$9.2 Million Released to Help Heat Low-Income Homes
LIHEAP
The Eagle-Tribune
Bryan McGonigle
Boston University Washington News Service
9/12/06
WASHINGTON– Low-income families in Massachusetts and New Hampshire can expect a little more help in keeping warm next winter from the Bush Administration and the U.S. Department of Health and Human Services.
The department released almost $9.2 million in contingency funds to Massachusetts Tuesday for energy assistance from the Low Income Home Energy Assistance Program and almost $3 million to New Hampshire Monday from the program’s surplus funds.
“With this funding, the Bush Administration is helping those in need by ensuring their homes are kept warm during the winter months,” Department of Health and Human Services Secretary Mike Leavitt said.
Almost five million low-income households across the country receive the energy assistance each year. The department released $600 million in assistance last winter to meet record-high fuel costs. The contingency aid to Massachusetts is part of more than $79 million provided to 14 states this week.
“As the cold weather arrives and temperatures begin to fall, these funds are essential to enable low-income families to heat their homes,” U.S. Sen. Edward M. Kennedy, D-Mass., said in a statement Tuesday. Kennedy is the senior minority member of the Senate Health, Education, Labor and Pensions Committee. “No family should have to face the impossible choice of staying warm or paying their bills for food, rent or health care.”
U.S. Reps. Charles Bass, R-N.H., and Jeb Bradley, R-N.H., had written to President Bush urging him to release the program’s surplus funds to New Hampshire before they expire on Sept. 30, the final day of the fiscal year. That money will be available later this week.
“With the price of gasoline and home heating oil as high as it is,” Bradley said, “to have $3 million for the state over and above [what had previously been allocated] for next year is really good news.”
The $2.98 million from the surplus funds will bring New Hampshire’s total to almost $28 million and will assist an additional 4,500 families, Bradley said.
Last October, the U.S. Senate rejected two proposals to increase funds for the program. New Hampshire Gov. John Lynch spoke out strongly against the rejection, saying that the state’s most vulnerable citizens would suffer as heating oil prices rose.

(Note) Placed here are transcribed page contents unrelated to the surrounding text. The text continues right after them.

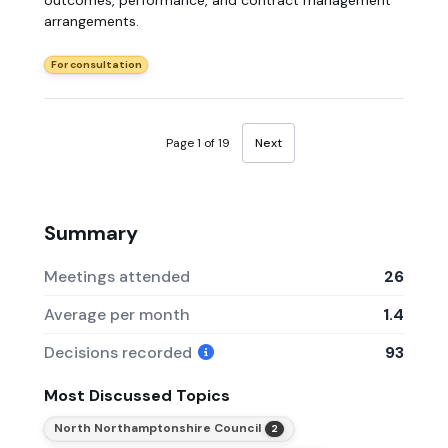
arrangements.
For consultation
Page 1 of 19
Next
Summary
Meetings attended
26
Average per month
1.4
Decisions recorded
93
Most Discussed Topics
North Northamptonshire Council
2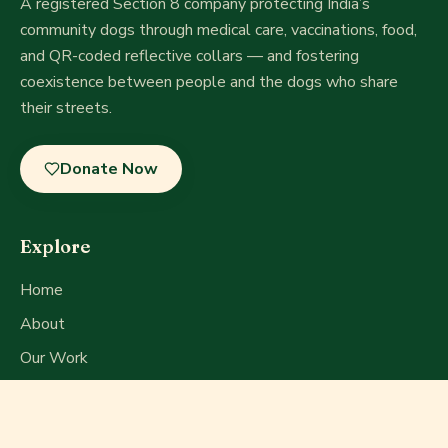
A registered Section 8 company
protecting India’s
community dogs through medical care, vaccinations, food,
and QR-coded reflective collars — and fostering
coexistence between people and the dogs who share
their streets.
Donate Now
Explore
Home
About
Our Work
Get Involved
Press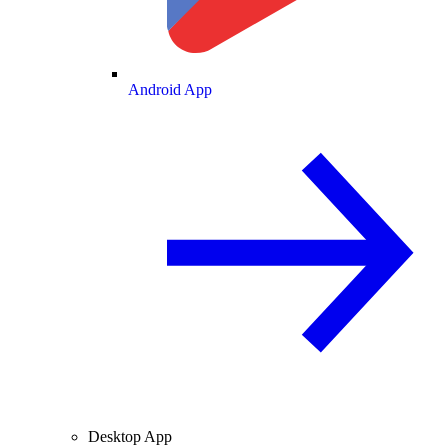
Android App
Desktop App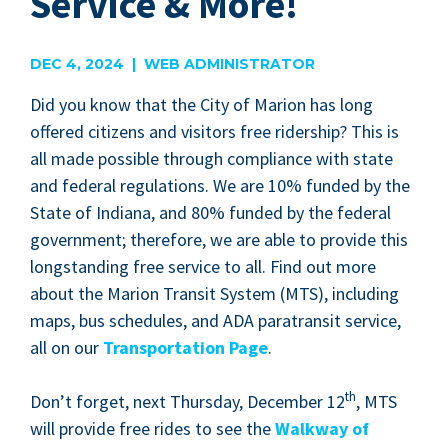
Service & More!
DEC 4, 2024 | WEB ADMINISTRATOR
Did you know that the City of Mar­i­on has long
offered cit­i­zens and vis­i­tors free rid­er­ship? This is
all made pos­si­ble through com­pli­ance with state
and fed­er­al reg­u­la­tions. We are
10
% fund­ed by the
State of Indi­ana, and
80
% fund­ed by the fed­er­al
gov­ern­ment; there­fore, we are able to pro­vide this
long­stand­ing free ser­vice to all. Find out more
about the Mar­i­on Tran­sit Sys­tem (
MTS
), includ­ing
maps, bus sched­ules, and
ADA
para­tran­sit ser­vice,
all on our
Trans­porta­tion Page
.
th
Don’t for­get, next Thurs­day, Decem­ber
12
,
MTS
will pro­vide free rides to see the
Walk­way of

“It’s good that some funding is coming through,” Pamela Walsh, Lynch’s communications director, said Tuesday. “I think we’re going to need to see continued support for LIHEAP. We are a cold state, and oil prices continue to be extraordinarily high.”

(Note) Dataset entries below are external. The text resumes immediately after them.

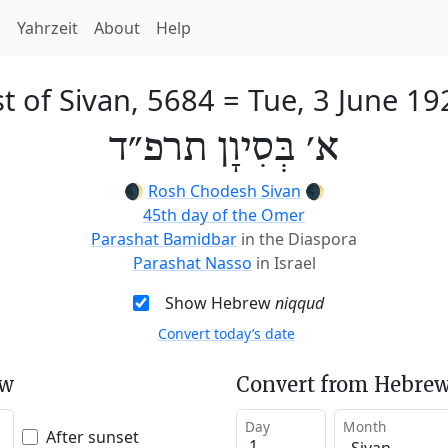
h
Yahrzeit
About
Help
st of Sivan, 5684
=
Tue, 3 June 19
א׳ בְּסִיוָן תרפ״ד
🌒
Rosh Chodesh Sivan
🌒
45th day of the Omer
Parashat Bamidbar
in the Diaspora
Parashat Nasso
in Israel
Show Hebrew
niqqud
Convert today’s date
ew
Convert from Hebrew
Day
Month
After sunset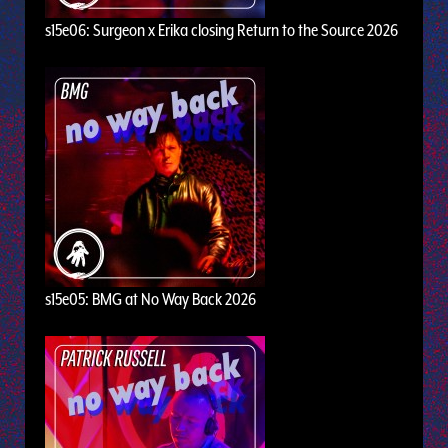
s15e06: Surgeon x Erika closing Return to the Source 2026
s15e05: BMG at No Way Back 2026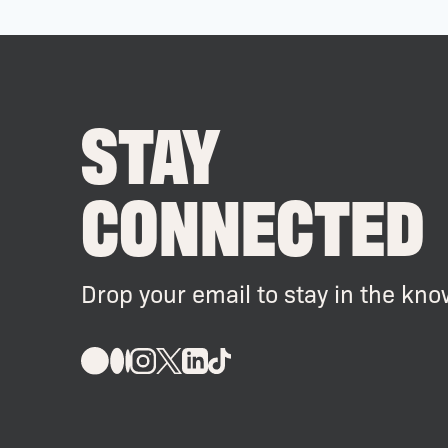
STAY
CONNECTED
Drop your email to stay in the kno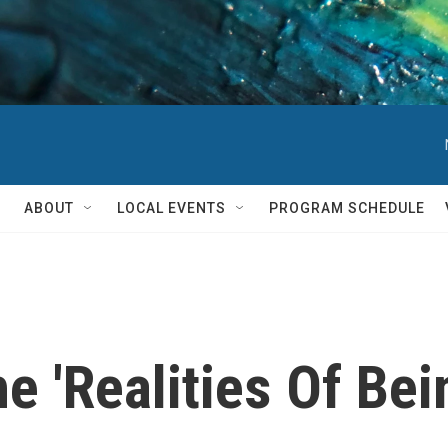
ABOUT
LOCAL EVENTS
PROGRAM SCHEDULE
e 'Realities Of Bei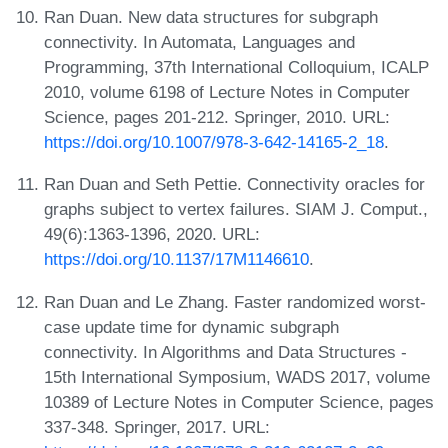
Ran Duan. New data structures for subgraph
connectivity. In Automata, Languages and
Programming, 37th International Colloquium, ICALP
2010, volume 6198 of Lecture Notes in Computer
Science, pages 201-212. Springer, 2010. URL:
https://doi.org/10.1007/978-3-642-14165-2_18
.
Ran Duan and Seth Pettie. Connectivity oracles for
graphs subject to vertex failures. SIAM J. Comput.,
49(6):1363-1396, 2020. URL:
https://doi.org/10.1137/17M1146610
.
Ran Duan and Le Zhang. Faster randomized worst-
case update time for dynamic subgraph
connectivity. In Algorithms and Data Structures -
15th International Symposium, WADS 2017, volume
10389 of Lecture Notes in Computer Science, pages
337-348. Springer, 2017. URL: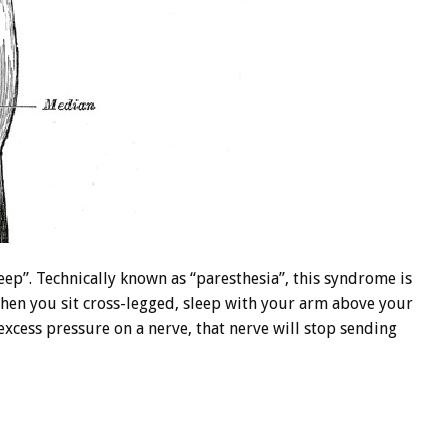
eep”. Technically known as “paresthesia”, this syndrome is
When you sit cross-legged, sleep with your arm above your
excess pressure on a nerve, that nerve will stop sending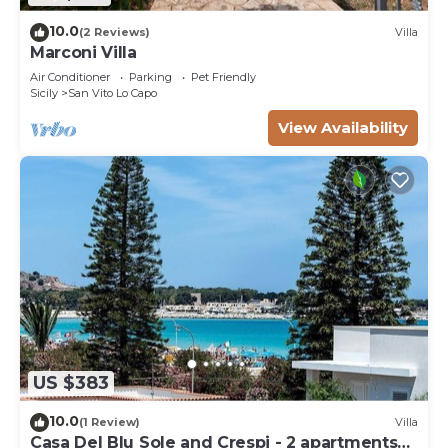
10.0
(2 Reviews)
Villa
Marconi Villa
Air Conditioner
Parking
Pet Friendly
Sicily
San Vito Lo Capo
View Availability
US $383
10.0
(1 Review)
Villa
Casa Del Blu Sole and Crespi - 2 apartments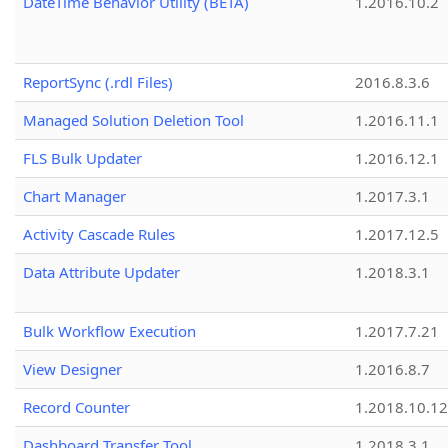
DateTime Behavior Utility (BETA)
1.2016.10.2
ReportSync (.rdl Files)
2016.8.3.6
Managed Solution Deletion Tool
1.2016.11.1
FLS Bulk Updater
1.2016.12.1
Chart Manager
1.2017.3.1
Activity Cascade Rules
1.2017.12.5
Data Attribute Updater
1.2018.3.1
Bulk Workflow Execution
1.2017.7.21
View Designer
1.2016.8.7
Record Counter
1.2018.10.12
Dashboard Transfer Tool
1.2018.3.1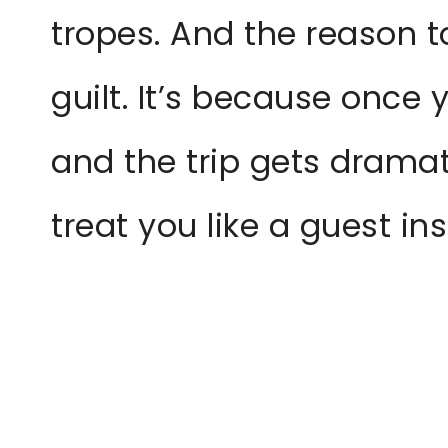
tropes. And the reason 
guilt. It’s because once 
and the trip gets dramat
treat you like a guest in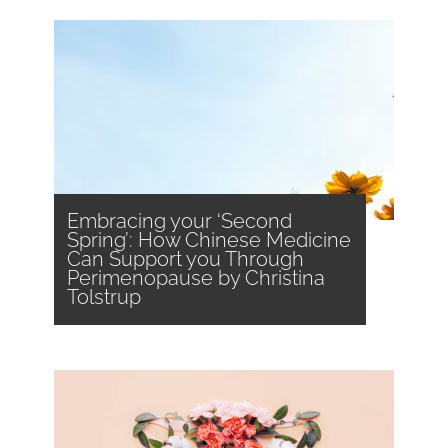
Embracing your ‘Second
Spring’: How Chinese Medicine
Can Support you Through
Perimenopause by Christina
Tolstrup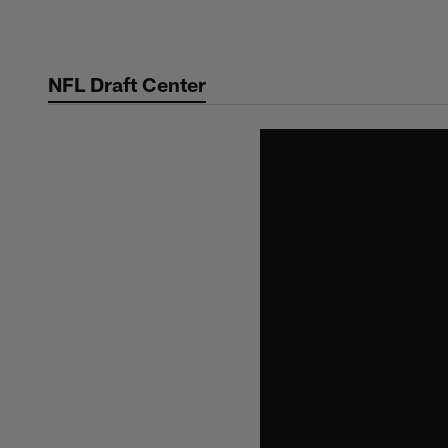
Skip
to
main
NFL Draft Center
content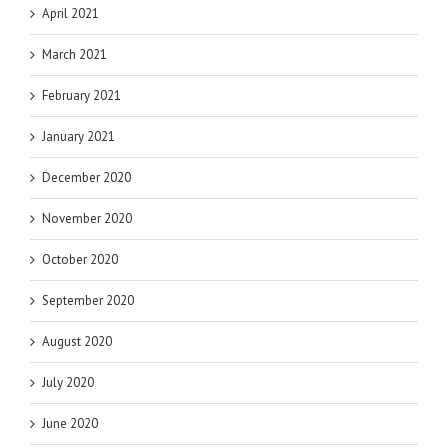
April 2021
March 2021
February 2021
January 2021
December 2020
November 2020
October 2020
September 2020
August 2020
July 2020
June 2020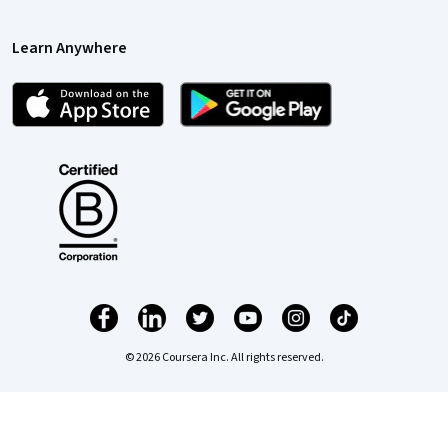
Learn Anywhere
© 2026 Coursera Inc. All rights reserved.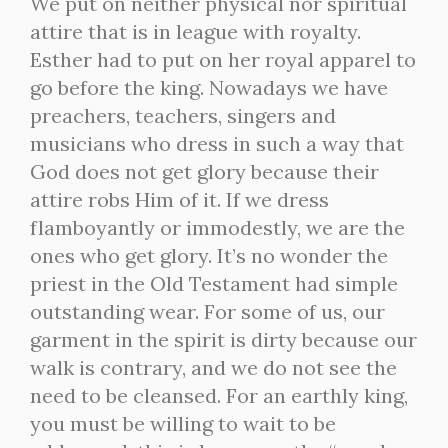
We put on neither physical nor spiritual
attire that is in league with royalty.
Esther had to put on her royal apparel to
go before the king. Nowadays we have
preachers, teachers, singers and
musicians who dress in such a way that
God does not get glory because their
attire robs Him of it. If we dress
flamboyantly or immodestly, we are the
ones who get glory. It’s no wonder the
priest in the Old Testament had simple
outstanding wear. For some of us, our
garment in the spirit is dirty because our
walk is contrary, and we do not see the
need to be cleansed. For an earthly king,
you must be willing to wait to be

New Hampshire’s Office of Energy and Planning contracts with six local community action agencies to provide the federal funds to eligible households – those with gross annual incomes under 60 percent of the state median. A household of four people is eligible if its gross annual income is under $35,798.

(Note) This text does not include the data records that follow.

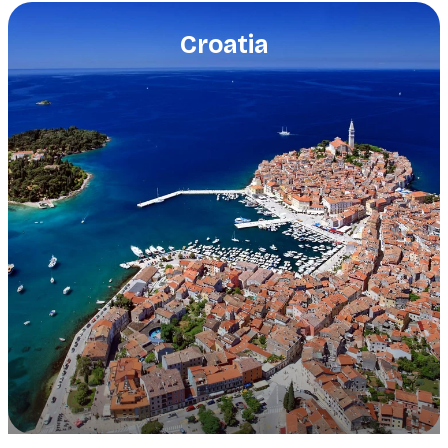
Croatia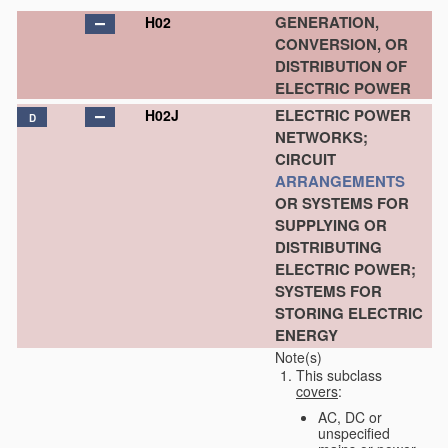
GENERATION,
H02
CONVERSION, OR
DISTRIBUTION OF
ELECTRIC POWER
ELECTRIC POWER
H02J
D
NETWORKS;
CIRCUIT
ARRANGEMENTS
OR SYSTEMS FOR
SUPPLYING OR
DISTRIBUTING
ELECTRIC POWER;
SYSTEMS FOR
STORING ELECTRIC
ENERGY
Note(s)
This subclass
covers
:
AC, DC or
unspecified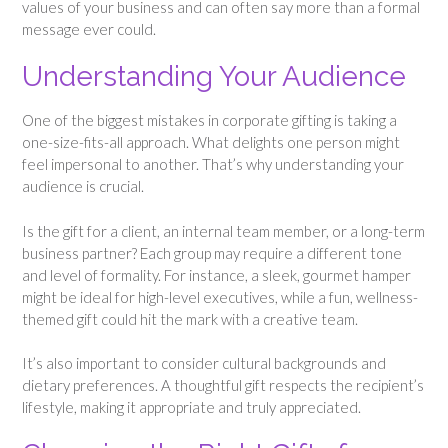
values of your business and can often say more than a formal
message ever could.
Understanding Your Audience
One of the biggest mistakes in corporate gifting is taking a
one-size-fits-all approach. What delights one person might
feel impersonal to another. That’s why understanding your
audience is crucial.
Is the gift for a client, an internal team member, or a long-term
business partner? Each group may require a different tone
and level of formality. For instance, a sleek, gourmet hamper
might be ideal for high-level executives, while a fun, wellness-
themed gift could hit the mark with a creative team.
It’s also important to consider cultural backgrounds and
dietary preferences. A thoughtful gift respects the recipient’s
lifestyle, making it appropriate and truly appreciated.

“We do not know what our final base grant funding is going to be,” said Celeste Lovett, fuel assistance program manager for the New Hampshire agency, “but starting off this year knowing that we have nearly $3 million in contingency funds is a big help.”
The money will be released to eligible New Hampshire households after Dec. 1, but the program has been taking applications since July. Lovett is encouraging everyone having trouble paying heating bills to contact their local community action agency now.
In Massachusetts, the program operates from Nov. 30 to April 30. The money is allocated to the Department of Housing and Community Development and is disbursed to eligible households through various non-profit agencies. Families are eligible if their gross annual income is no more than 200 percent of the federal poverty level, and the amount of assistance rises as that percentage falls. A family of four is eligible if the total gross income is less than $38,700.
“The need is great,” said Charles L. Lopiano, assistant director of the Greater Lawrence Community Action Council in Lawrence. There are about 7,200 families – 14,000 people – in Greater Lawrence who need the energy assistance, he said. “There was about $4.5 million in LIHEAP funds to the Greater Lawrence Community Action Council this year, and we’ve gone through it already.”
Bradley said he hopes this week’s boost in energy assistance grants is the start of a trend to address New England’s heating problems head-on and discard political bickering.
“LIHEAP funding is going to be a priority for all of us in the Northeast on a bipartisan basis,” he said. “We are working to increase LIHEAP funding as we did last year, and we will do so next year as we did this year.”